The world of business is constantly evolving and each day, some new technology comes out that threatens to make older ones obsolete. For businesses that wish to stay competitive in this environment, they must constantly look towards way to improve themselves and stay at least on pace with all other businesses. This is where the development, and evolution of Artificial intelligence has become a key factor for businesses. AI’s and machine learning have the potential to revolutionize how business processes work, reducing costs to a great extent, while maximizing both efficiency and profits. It is important now, more than ever, for businesses to realize the importance of using AIs and machine learning in business.
The applications of AI in business are extremely varied and it is important to discuss them:
Data Visualization and performance tracking:
When question over what course a business should take when launching a new product or service, the data that will be needed by the business will not be confined to just a single database.

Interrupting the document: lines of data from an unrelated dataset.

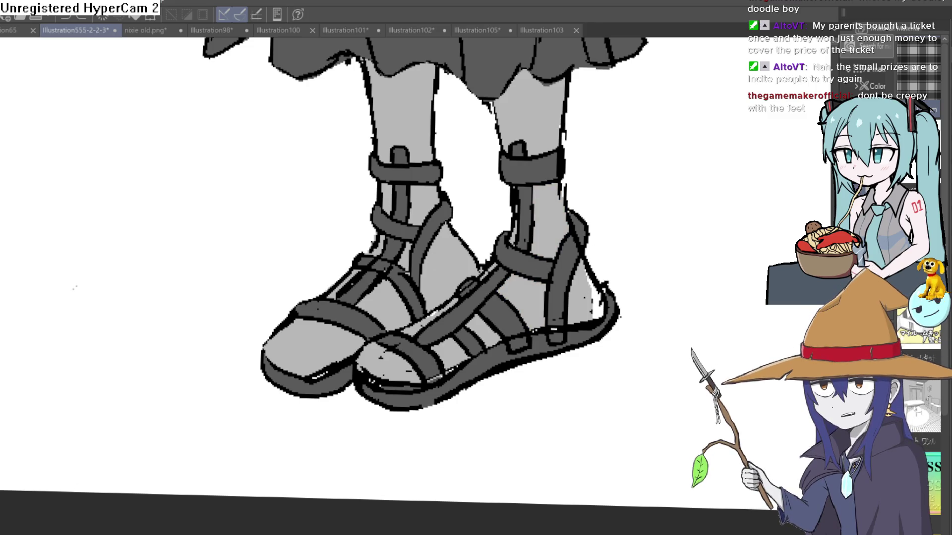
Step: Fill Raven's right foot, lower and upper leg, and heel-strap gaps brownish-grey
{"action": "left_click", "coordinate": [535, 284]}
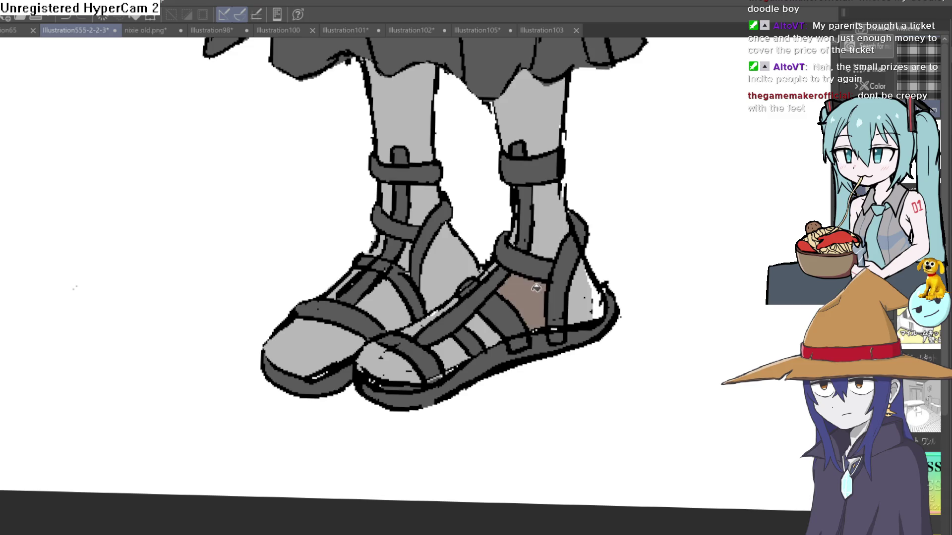
{"action": "left_click", "coordinate": [543, 227]}
{"action": "left_click", "coordinate": [584, 285]}
{"action": "left_click", "coordinate": [602, 298]}
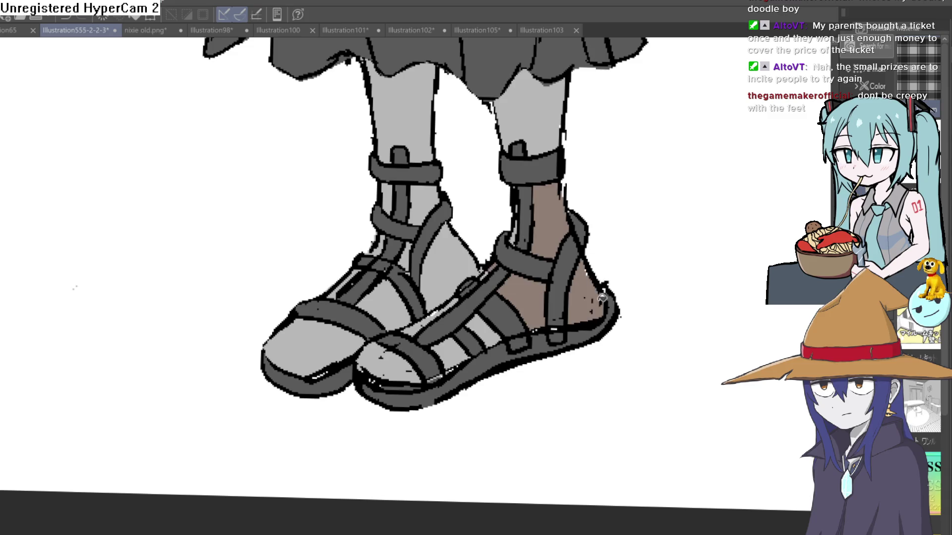
{"action": "left_click", "coordinate": [537, 113]}
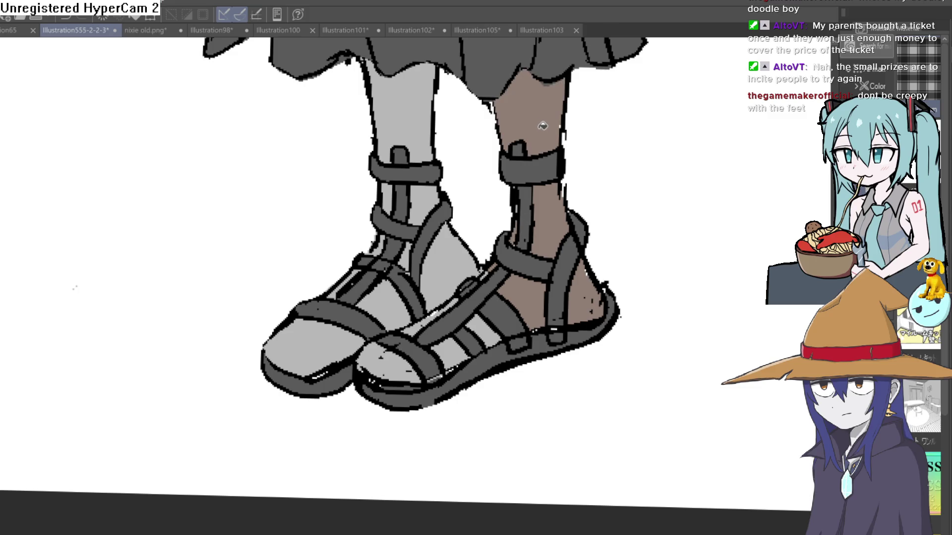
Step: Fill the left leg, ankle, sandal-strap gaps and toes brownish-grey
{"action": "left_click", "coordinate": [418, 127]}
{"action": "left_click", "coordinate": [425, 193]}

Here, machine learning will be of great help, allowing decision makers to put forth any questions that they have and receive prompt and detailed answers that can be easily understood.
Looking at data in a visual form always helps make better decisions. This is because most of the data transmitted to the brain is in a visual form as it is easier to comprehend. So, the more the focus on making data available to all members, the better businesses will get at hitting key performance indicators. Business leaders should focus a portion of their team's energy on getting comfortable with visual data. Give every member of the organization access to the information that they need to self-assess their effectiveness – even if it isn't fully optimized. We are already seeing machine learning platforms evolve that automate critical reporting.
Sisense Pulse, for example, is a platform that simplifies the process of reviewing business intelligence, automating the creation of visual reports and improving the chances that an organization can successfully track and exceed their key metrics. Active monitoring allows the platform to immediately notify important personnel when there is an occurrence of an anomaly in data that either negatively or positively impact key performance indicators.. This helps corporate first responders immediately get to work to solve problems before they become a major issue, or to double down on initiatives that are yielding great returns. These platforms are designed to communicate in a way that they simply plug in to the way current corporate communications work.
Machine learning is also a great asset when it comes to marketing and all things related to it. Firstly, it bring the phase real time marketing to life. The response time of machine learning is unlike anything that has ever been seen before. Marketing is routinely changed for different kinds of consumers based on the data that firms have on them. Facebook’s retargeting advertisements is one of the best examples of machine learning being used to develop marketing techniques specific to each customer.
Machine learning also ensure that there is no waste of effort. It ensures that marketing efforts only reach the people who are likely to be induced by it. Sending it to people who will not have any interest is marketing waste and machine learning ensures this does not happen by constantly monitoring the habits of different consumers. Machine learning also certainly reduces the costs associated with marketing. No longer do businesses have to spend tons of money on market research and surveys and test audiences to get the data that they want. Machine learning is constantly monitoring data online to give firms exactly the information they want, allowing them to optimize their marketing strategy, and thus saving a lot of costs associated with outdated marketing techniques.
- There is also an exciting, albeit somewhat scare, byproduct of the increased reliance on AI. This happens to be that firms will need less man hours to compile reports and guide decision making. Why spend both excessive time and money on man hours when machine learning can do the same job in much less time. This does happen to be a big reason behind the general public fear of AIs taking over human jobs and making them redundant. This does not happen to be the case. Just as stagecoach manufacturers had to pivot to new industries after the Model T, data-entry personnel will find ways to use their experience to provide value to companies that no longer require as many hours of manual data mining.
It is arguable that most organizations have already steam lined their human resource departments. Every organization's primary goal is to ensure that it operates efficiently and with maximum profitability. The increase an AI use shouldn’t mean that we talk about a loss of a large number of jobs. Instead, the discourse should be about continuing a trend towards tech integration and more importantly, an effective use of human talent.
There's a reason that union membership is falling. Employees are working within corporations that are reaping the rewards of improved employee engagement. Engagement can only be improved by giving employees access to the critical information they need to understand their impact on the organization.
A big advantage of machine learning, especially where finance is concerned is that it can expedite “exception handling” in many financial processes. For example, when a payment without an order number is received, a person must sort out which order the payment corresponds to, and determine what to do with any excess or shortfall. AI allows for a significant increase in the number of invoices that can be automatically matched by constantly monitoring existing processes and recognizing different situations.
This, in turn, allows organizations to reduce the amount of work that they outsource to service centers and give more space for staff in finance to focus on other strategic tasks
These are just some of the more commonly known and currently used applications of machine learning in the business. As machine learning continues to evolve, the application of it to business process will evolve as well, allowing business to optimize their workings constantly and work in the best way possible.